Una prova di questo peculiare modo di interpretare il baseball è arrivata durante il settimo inning di gara due della serie contro i canadesi. I Royals perdevano 3-0 contro un David Price praticamente perfetto, ma in pochi turni di battuta sono stati capaci di mettere a segno ben cinque punti grazie alle letture degli scouts Tim Conroy e Paul Gibson, capaci di scoprire i punti deboli del lanciatore dei Blue Jays e di suggerire accorgimenti ai propri giocatori, permettendo loro di trasformare in oro la miseria di tre battute singole, una doppia e un errore della difesa.

Un’alchimia capace di mandare fuori di testa i guru delle statistiche e dei data base, perché i Royals continuano a vincere schierando leadoff (numero uno nell’ordine di battuta) uno dei peggiori giocatori della lega per numero di basi raggiunte, con l’assoluta convinzione che se quest’ultimo gira la mazza subito vinceranno le partite, o tenendo in campo il proprio lanciatore per puro atto di fede quando gli indicatori suggeriscono che i suoi lanci stanno perdendo efficacia. Eppure non è un caso se per la seconda volta consecutiva sono arrivati alle World Series: solo otto squadre negli ultimi 36 anni ci sono riuscite.

Il quadro della situazione

La serie che si prospetta tra le due squadre è difficilmente pronosticabile.

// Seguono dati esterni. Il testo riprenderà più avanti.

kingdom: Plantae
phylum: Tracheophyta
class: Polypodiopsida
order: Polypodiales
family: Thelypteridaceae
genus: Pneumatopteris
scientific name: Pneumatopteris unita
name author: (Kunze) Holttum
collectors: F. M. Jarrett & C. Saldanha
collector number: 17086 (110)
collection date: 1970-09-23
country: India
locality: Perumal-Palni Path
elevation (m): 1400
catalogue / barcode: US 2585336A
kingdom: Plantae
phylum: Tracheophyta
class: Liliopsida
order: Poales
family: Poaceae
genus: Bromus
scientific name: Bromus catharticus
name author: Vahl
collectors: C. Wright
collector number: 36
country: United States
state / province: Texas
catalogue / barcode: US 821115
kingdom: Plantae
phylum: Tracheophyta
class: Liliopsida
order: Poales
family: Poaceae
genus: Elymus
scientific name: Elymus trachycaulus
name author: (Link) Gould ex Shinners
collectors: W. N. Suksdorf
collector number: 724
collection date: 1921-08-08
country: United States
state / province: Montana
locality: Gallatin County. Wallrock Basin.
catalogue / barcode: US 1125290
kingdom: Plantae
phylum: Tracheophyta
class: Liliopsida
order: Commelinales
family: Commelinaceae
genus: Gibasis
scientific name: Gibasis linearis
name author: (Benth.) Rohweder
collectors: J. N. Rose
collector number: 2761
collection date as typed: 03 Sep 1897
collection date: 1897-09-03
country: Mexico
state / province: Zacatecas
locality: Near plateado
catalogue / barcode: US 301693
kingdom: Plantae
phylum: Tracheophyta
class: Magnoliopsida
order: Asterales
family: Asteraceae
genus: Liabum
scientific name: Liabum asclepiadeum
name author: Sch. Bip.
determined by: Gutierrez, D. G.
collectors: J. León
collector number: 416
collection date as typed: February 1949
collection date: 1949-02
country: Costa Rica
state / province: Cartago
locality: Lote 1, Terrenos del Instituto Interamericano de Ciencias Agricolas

La forza dei Mets risiede soprattutto nella rotazione dei lanciatori partenti. Matt Harvey e la coppia dalle fluenti chiome Jacob deGrom e Noah Syndergaard hanno dimostrato finora di poter dominare i potenti attacchi di Dodgers e Cubs a furia di fastball lanciate a velocità impressionanti. Syndergaard, nelle insolite vesti di rilievo, nel settimo inning di gara 5 della serie contro Los Angeles ha effettuato 13 lanci consecutivi che sul radar hanno segnato velocità comprese tra le 98 e le 100 miglia orarie.

In più hanno dalla loro il vantaggio di essere praticamente sconosciuti ai battitori dei Royals. Gli unici giocatori che li hanno affrontati quest’anno sono Cueto (che è un lanciatore) e Rios, quando giocavano nelle precedenti squadre. Dall’altro lato anche i battitori dei Mets non conoscono Ventura e Volquez, ma in questo caso il vantaggio non sembra incolmabile. Cueto inoltre, come dimostrato durante la stagione regolare, alterna cose egregie ad altre pessime, rimanendo un punto interrogativo.

La chiave del successo per i Royals risiede nel loro straripante atletismo, che ai Mets, abituati finora ad affrontare attacchi basati sulla potenza, potrebbe arrecare qualche disagio o difficoltà di interpretazione almeno nell’approccio iniziale alla serie, che disputerà le prime due gare al Kauffman Stadium di Kansas City. Inoltre in caso di partite con punteggio a stretto contatto la differenza potrebbe farla il bullpen dei Royals, capace di conquistare 5 vittorie durante i playoff. Dall’altro lato però Jeurys Familia, il closer di New York, non scherza affatto, come dimostra la striscia positiva nella postseason: 5 salvezze in altrettante occasioni, con la concessione di due sole valide e due basi ball in quasi 10 inning.

Un bilancio in sostanziale equilibrio che potrebbe essere rotto da pochi dettagli che gli analisti in queste ore si ingegnano a trovare. Uno di questi potrebbe essere la pausa di cinque giorni che i Mets hanno avuto tra la fine delle Championship Series e l’inizio delle World Series, che se da un lato serve a far tirare il fiato ai lanciatori (Matt Harvey, reduce dall’infortunio al gomito, lancerà in gara uno) e a far recuperare Cespedes dall’infortunio alla spalla, dall’altro potrebbe spegnere gli ardori delle mazze bollenti di Murphy e compagni. Probabilmente, come accaduto lo scorso anno, si arriverà in equilibrio fino a gara 7. In tal caso armatevi di plaid e caffè, perché le notti di ottobre e magari di novembre saranno pure fredde, ma se in tv c’è il baseball non sono fatte per dormire.